Why it’s not a ‘happy’ 20th anniversary for the Mo Lewis hit on Drew Bledsoe that started Tom Brady’s legendary run

Let’s remember that Bledsoe’s life needed to be saved after that hit.

It was 20 years ago on Thursday that one hit changed the course of sports history.

On September 23, 2001, the New York Jets faced the New England Patriots, and Pats QB Drew Bledsoe faced a 3rd-and-10 while down 10-3 late in the fourth quarter. The quarterback took off while looking for the first down, when he was met by Jets linebacker Mo Lewis. An absolutely devastating, horrifying hit sent an injured Bledsoe out of the game.

He was replaced by a young, unproven quarterback who was a sixth-round pick in 2000 out of Michigan: Tom Brady.

You know the rest of the story — the GOAT started his run exactly 20 years ago that’s still going.

But let’s not wish Brady a happy 20th anniversary or anything. Because then we’re all shoving aside what happened to Bledsoe.
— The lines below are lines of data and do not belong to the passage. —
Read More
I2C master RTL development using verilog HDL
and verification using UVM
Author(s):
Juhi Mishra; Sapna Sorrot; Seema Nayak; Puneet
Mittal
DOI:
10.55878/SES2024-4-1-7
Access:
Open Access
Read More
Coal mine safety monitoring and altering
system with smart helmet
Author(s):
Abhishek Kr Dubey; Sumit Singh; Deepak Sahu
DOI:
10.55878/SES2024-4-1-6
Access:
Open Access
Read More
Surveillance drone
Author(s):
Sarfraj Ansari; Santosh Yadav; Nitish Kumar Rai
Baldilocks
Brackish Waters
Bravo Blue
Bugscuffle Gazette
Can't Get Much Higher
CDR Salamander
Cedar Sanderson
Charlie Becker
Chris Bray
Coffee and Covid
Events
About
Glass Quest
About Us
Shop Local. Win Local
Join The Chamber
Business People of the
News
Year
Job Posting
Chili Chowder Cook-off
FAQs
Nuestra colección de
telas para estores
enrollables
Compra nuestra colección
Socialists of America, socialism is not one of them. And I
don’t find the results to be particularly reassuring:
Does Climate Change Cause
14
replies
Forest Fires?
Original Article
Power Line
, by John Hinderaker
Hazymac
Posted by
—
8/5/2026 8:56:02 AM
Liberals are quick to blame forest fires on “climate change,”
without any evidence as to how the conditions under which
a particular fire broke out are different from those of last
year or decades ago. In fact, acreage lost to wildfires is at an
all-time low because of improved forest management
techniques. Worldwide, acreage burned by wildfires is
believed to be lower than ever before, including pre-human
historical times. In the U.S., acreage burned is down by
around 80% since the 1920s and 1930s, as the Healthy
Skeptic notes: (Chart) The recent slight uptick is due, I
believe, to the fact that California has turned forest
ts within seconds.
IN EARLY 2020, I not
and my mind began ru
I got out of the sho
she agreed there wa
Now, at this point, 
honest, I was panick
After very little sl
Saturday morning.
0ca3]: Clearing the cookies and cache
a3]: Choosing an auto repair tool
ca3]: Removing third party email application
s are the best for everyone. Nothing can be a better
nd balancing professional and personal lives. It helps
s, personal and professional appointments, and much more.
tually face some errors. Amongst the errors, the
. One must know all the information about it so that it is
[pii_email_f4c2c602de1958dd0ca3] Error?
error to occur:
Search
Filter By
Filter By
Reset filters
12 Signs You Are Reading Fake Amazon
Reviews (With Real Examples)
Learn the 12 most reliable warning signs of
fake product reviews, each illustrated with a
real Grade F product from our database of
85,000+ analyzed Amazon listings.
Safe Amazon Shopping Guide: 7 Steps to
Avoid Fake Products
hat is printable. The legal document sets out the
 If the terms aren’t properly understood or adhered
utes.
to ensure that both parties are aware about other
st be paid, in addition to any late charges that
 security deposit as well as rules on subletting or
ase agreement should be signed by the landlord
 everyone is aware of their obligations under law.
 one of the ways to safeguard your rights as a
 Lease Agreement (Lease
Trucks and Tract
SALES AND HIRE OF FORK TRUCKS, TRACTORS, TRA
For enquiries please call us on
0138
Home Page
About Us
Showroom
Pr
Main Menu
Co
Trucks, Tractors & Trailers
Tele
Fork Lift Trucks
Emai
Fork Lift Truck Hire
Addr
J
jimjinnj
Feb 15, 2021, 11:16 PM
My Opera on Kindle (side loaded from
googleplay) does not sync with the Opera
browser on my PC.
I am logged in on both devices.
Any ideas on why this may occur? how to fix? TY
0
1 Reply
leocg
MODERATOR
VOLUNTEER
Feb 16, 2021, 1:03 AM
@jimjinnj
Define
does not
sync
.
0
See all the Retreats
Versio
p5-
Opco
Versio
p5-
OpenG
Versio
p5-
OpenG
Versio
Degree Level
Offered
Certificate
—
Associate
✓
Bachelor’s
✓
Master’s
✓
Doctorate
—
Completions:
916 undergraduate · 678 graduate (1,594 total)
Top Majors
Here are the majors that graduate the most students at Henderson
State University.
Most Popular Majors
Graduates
ESPN’s Seth Wickersham published a story on the hit on Thursday that reminds us that it wasn’t all about Brady taking over and becoming the NFL’s greatest quarterback ever. Here’s what happened to Bledsoe that could have ended the QB’s life:

Bledsoe lay on the turf after the hit. It was clear he was hurt, but nobody knew that he was bleeding internally, with a torn blood vessel in his chest. At the time, he had the dull gaze in his eyes. Moments later, Brady noticed he was slurring his words and struggling to discuss the team’s audible system. …

[Bill] Belichick inserted Brady for the rest of the game. As Bledsoe walked to the locker room for team prayer after the 10-3 loss, one of the Patriots doctors noticed that Bledsoe was looking suspiciously ill and asked him to follow him instead into the medical room, a decision that likely saved Bledsoe’s life. Bledsoe’s heart was racing, the opposite of what typically happens with a concussion. Soon, Bledsoe was in an ambulance. He started to fade out of consciousness. His younger brother Adam implored the driver to go faster, as Bledsoe’s eyes closed and didn’t open until hours later. Doctors later discovered the he was bleeding a pint of blood every hour and had suffered a hemothorax, with blood filling in his chest. When Bledsoe woke up, he was at Massachusetts General Hospital with a tube inserted in his chest, hooked up to a machine that pumped blood out of his body, cleaned it and cycled it back in — and the world as he knew it had started to change.

So while it’s a day we frame as the one that changed everything for Brady, let’s not forget what led to it and about what Bledsoe went through. Thank goodness he survived.